La invisibilización de una comunidad no es algo deseable cuando está amenazada por esta clase de actos. I. afirma: «ante tales comportamientos, no hay que quedarse callado. Hablar es la única manera de hacer visible la comunidad LGTB». Desgraciadamente, habría que reconsiderar toda una cultura en su conjunto. Ahora bien, el pueblo argelino está apegado a sus valores que son incluso su base. Algunas personas prefieren renunciar a su felicidad para responder a las expectativas de la sociedad. I. declara: «En Túnez, tuve una aventura con un chico que decía que, cuando llegase a los 30, dejaría “todo esto”, como si se tratara de tonterías de jóvenes. Me dijo que se casaría con una mujer con la que tendría hijos, que no tenía elección».

Es interesante observar que la homosexualidad se tolera por la noche en un contexto festivo, por ejemplo. Se considera una práctica de desenfreno parecida a la prostitución; como si lo que pasara por la noche fuese efímero, casi irreal. «Es hipócrita», afirma I., «¡a todo el mundo le va bien actuar como si la homosexualidad no existiese!». Según I., hay una tendencia a justificar la homofobia con argumentos religiosos, como la impureza y el pecado, el miedo al infierno. «¿Por qué merecemos ir al infierno?
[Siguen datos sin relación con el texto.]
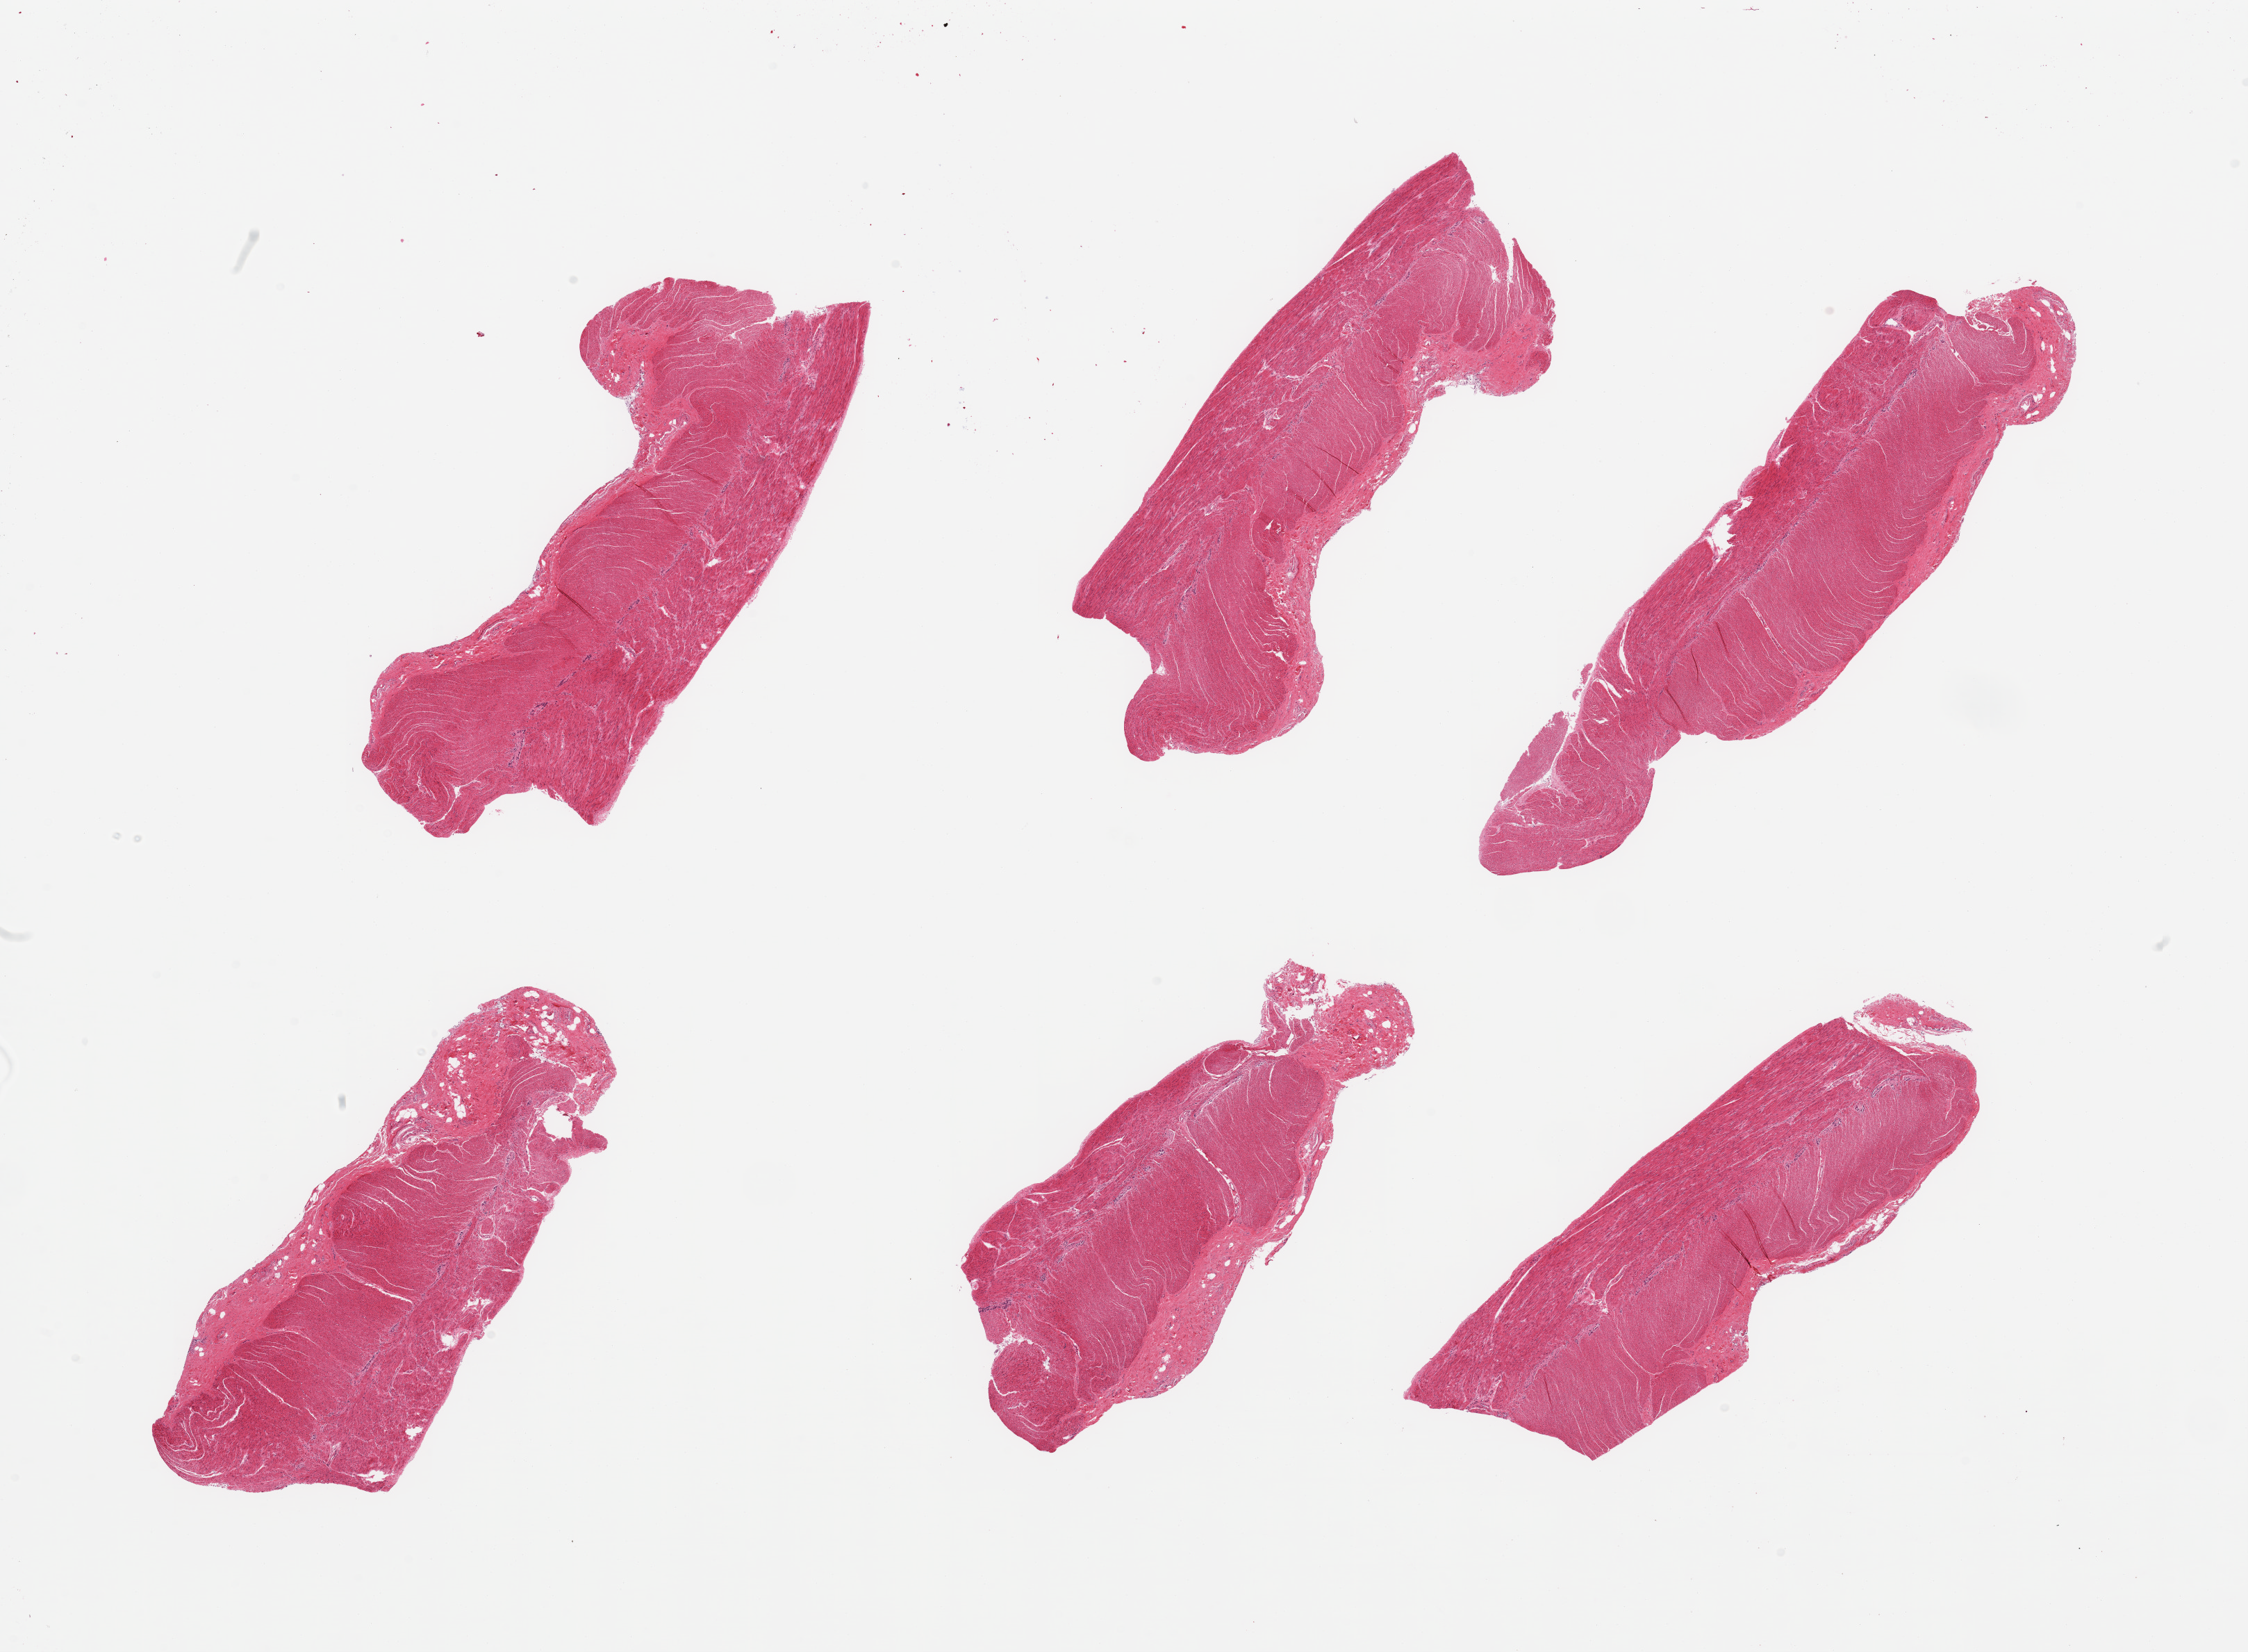
Whole-slide image, haematoxylin and eosin stain, shown as a low-resolution overview of the whole scanned area (about 25.6 x 18.8 mm), PAXgene-fixed, paraffin-embedded tissue, section of sigmoid colon (target tissue), donor tissue sample. Male donor.
Review note (as recorded): 6 pieces, confirmed target muscularis.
No hemos hecho nada malo. En cambio, la venta de alcohol está autorizada en Argelia, ¡cuando el islam lo prohíbe!». «Molestamos, eso es todo», se ofusca I.

Argelia está lejos de ser el país más afectado por la homofobia en comparación con los países de Europa del Este y de Oriente Medio. El 10 de octubre de 2007 marca la primera celebración de la comunidad LGTB en Argelia. Desde entonces, el día lleva el nombre de “TenTen”. Sin embargo, esta jornada de celebración y de reconocimiento de los LGTB argelinos, así como cualquier otra manifestación de esta clase, se hace de forma discreta y sin la presencia de los medios. «Por eso digo que hay que hablar de ello. Así es como la relación con mi padre ha mejorado. Necesitamos ser reconocidos, necesitamos existir. Callándonos nuestra situación no mejorará».